COLOMBO (AFP) - Ex-president Mahinda Rajapakse's brother denounced on Monday (Feb 8) the United Nations human rights chief's visit to Sri Lanka as a "big joke", as the former regime stepped up opposition to a UN-backed war-crimes probe.
Former president Rajapakse and his brother, ex-defence secretary Gotabhaya Rajapakse, have signed a petition against the probe into allegations of thousands of civilian deaths during the final months of Sri Lanka's separatist war.
Zeid Ra'ad Al Hussein arrived on Saturday (Feb 6) for a four-day visit to gauge the island's progress in investigating war-time atrocities, before he delivers an assessment to the UN Human Rights Council in March.
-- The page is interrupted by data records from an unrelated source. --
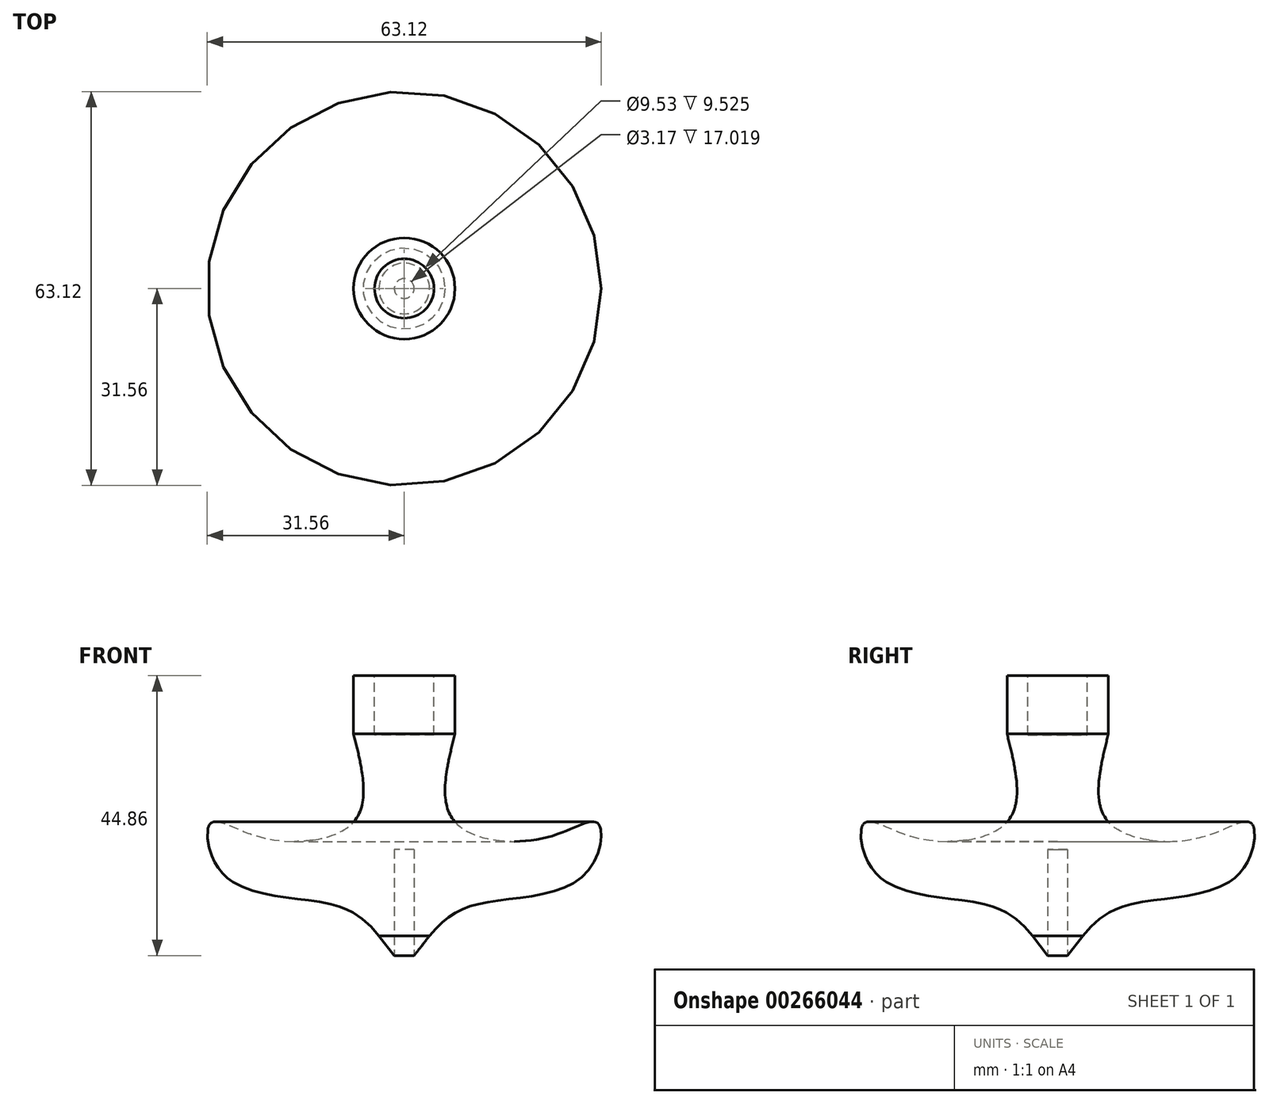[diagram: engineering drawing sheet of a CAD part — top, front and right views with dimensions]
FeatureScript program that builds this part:
annotation { "Feature Type Name" : "Feature", "Feature Type Description" : "" }
export const myFeature = defineFeature(function(context is Context, id is Id, definition is map)
    precondition{}
    {
        {
            var Q0;
            Q0=qCreatedBy(makeId("Front.planeOp"),FACE);
            var sketch = newSketch(context, id + "F0", { "sketchPlane" : qUnion([Q0])});
            skLineSegment(sketch, "E0", {"start": v(0, 0) * mm, "end": v(0, 46.9) * mm});
            skLineSegment(sketch, "E1", {"start": v(0, 46.9) * mm, "end": v(8.12, 46.9) * mm});
            skLineSegment(sketch, "E2", {"start": v(8.12, 46.9) * mm, "end": v(8.12, 37.56) * mm});
            skLineSegment(sketch, "E3", {"start": v(0, 0) * mm, "end": v(4.06, 5.2) * mm});
            skPoint(sketch, "E3.endSnap0", {"position": v(4.06, 46.9) * mm});
            skLineSegment(sketch, "E4.left", {"start": v(0, 46.9) * mm, "end": v(0, 0) * mm});
            skPoint(sketch, "E5", {"position": v(31.02, 23.2) * mm});
            skPoint(sketch, "E6", {"position": v(0, 23.45) * mm});
            skPoint(sketch, "E7", {"position": v(23.09, 21.02) * mm});
            skPoint(sketch, "E8", {"position": v(28.86, 14.96) * mm});
            skPoint(sketch, "E9", {"position": v(12.8, 10.49) * mm});
            skFitSpline(sketch, "E10", {"points": [v(8.12, 37.56) * mm, v(8.12, 23.45) * mm, v(23.09, 21.02) * mm, v(31.02, 23.2) * mm, v(28.86, 14.96) * mm, v(12.8, 10.49) * mm, v(4.06, 5.2) * mm], "startDerivative": vector(-24.4, -96.3) * mm, "endDerivative": vector(-50.13, -61.18) * mm});
            skPoint(sketch, "E11", {"position": v(13.33, 32.47) * mm});
            skPoint(sketch, "E12", {"position": v(13.33, 24.93) * mm});
            skFitSpline(sketch, "E13", {"points": [v(6.64, 31.74) * mm, v(13.33, 32.47) * mm, v(13.33, 24.93) * mm, v(8.12, 23.45) * mm], "startDerivative": vector(28.55, 27.55) * mm, "endDerivative": vector(-6.45, -9.86) * mm});
            skPoint(sketch, "E14", {"position": v(0, 9.46) * mm});
            skArc(sketch, "E15", {"start": v(31.48, 22.23) * mm, "mid": v(22.24, 29.46) * mm, "end": v(14.62, 20.53) * mm});
            skFitSpline(sketch, "E16.trimOffspring", {"points": [v(8.12, 37.56) * mm, v(8.12, 23.45) * mm, v(23.09, 21.02) * mm, v(31.02, 23.2) * mm, v(28.86, 14.96) * mm, v(12.8, 10.49) * mm, v(4.06, 5.2) * mm], "startDerivative": vector(-24.4, -96.3) * mm, "endDerivative": vector(-50.13, -61.18) * mm});
            skPoint(sketch, "E17", {"position": v(31.48, 46.9) * mm});
            skPoint(sketch, "E18", {"position": v(1.5, 1.92) * mm});
            skSolve(sketch);
        }
        {
            var Q0;
            Q0=makeQuery(id+"F0.imprint","IMPRINT",FACE,{"disambiguationData":[TD([[makeQuery(id+"F0.imprint","IMPRINT",EDGE,{"derivedFrom":sQuery(id+"F0.wireOp",EDGE,"E1")}),-1.0]])]});
            var Q1;
            Q1=sQuery(id+"F0.wireOp",EDGE,"E4.left");
            revolve(context, id + "F1", {"entities" : qUnion([Q0]), "axis" : qUnion([Q1]), "revolveType" : RevolveType.FULL});
        }
        {
            var Q0;
            Q0=makeQuery(id+"F1.opRevolve","SWEPT_FACE",FACE,{"disambiguationData":[OSD([sQuery(id+"F0.wireOp",EDGE,"E1")])]});
            var sketch = newSketch(context, id + "F2", { "sketchPlane" : qUnion([Q0])});
            skCircle(sketch, "E19", {"center": v(0, 0) * mm, "radius": 4.76 * mm});
            skSolve(sketch);
        }
        {
            var Q0;
            Q0 = qSketchRegion(id + "F2", true);
            extrude(context, id + "F3", {"entities" : qUnion([Q0]), "operationType" : NewBodyOperationType.REMOVE, "oppositeDirection" : true, "depth" : 9.52 * mm});
        }
        {
            var Q0;
            Q0=qCreatedBy(makeId("Top.planeOp"),FACE);
            var sketch = newSketch(context, id + "F4", { "sketchPlane" : qUnion([Q0])});
            skCircle(sketch, "E20", {"center": v(0, 0) * mm, "radius": 1.58 * mm});
            skSolve(sketch);
        }
        {
            var Q0;
            Q0 = qSketchRegion(id + "F4", true);
            extrude(context, id + "F5", {"entities" : qUnion([Q0]), "operationType" : NewBodyOperationType.REMOVE, "depth" : 19.05 * mm});
        }
    });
Gotabhaya Rajapakse accused authorities of arranging for Zeid to meet only sympathisers of Tamil rebels, who were crushed by government troops in 2009 following a 37-year war for a separate homeland for ethnic Tamils.
"He can't come here for a day and expect to understand the situation. He is only meeting one side," Gotabhaya, who was defence secretary during the war's finale, told reporters in Colombo. "It is a big joke."
Flanked by the ex-president, Gotabhaya repeated the former regime's longstanding position that no war crimes were committed by government troops in the final push.
After defeating Rajapakse at presidential elections a year ago, his successor Maithripala Sirisena agreed to investigate allegations troops killed up to 40,000 Tamil civilians in the final months.
Zeid on Sunday (Feb 7) visited the former war zones of Jaffna and Trincomalee in the island's north and northeast.
He told local Tamil leaders on the Jaffna peninsula, which saw some of the worst fighting, that there should not be a general amnesty, but a swift legal process to deal with rebel detainees.
"As a general principle it is not acceptable to grant amnesties to those convicted of the most serious crimes - war crimes or crimes against humanity," a spokesman for the rights chief told AFP.
But the UN would welcome a release of those against whom there was insufficient evidence.
More than 200 suspected Tamil separatists remain in prison, many without charge.
Tamil political and civil society groups have long demanded their unconditional release, though the government has refused a blanket amnesty.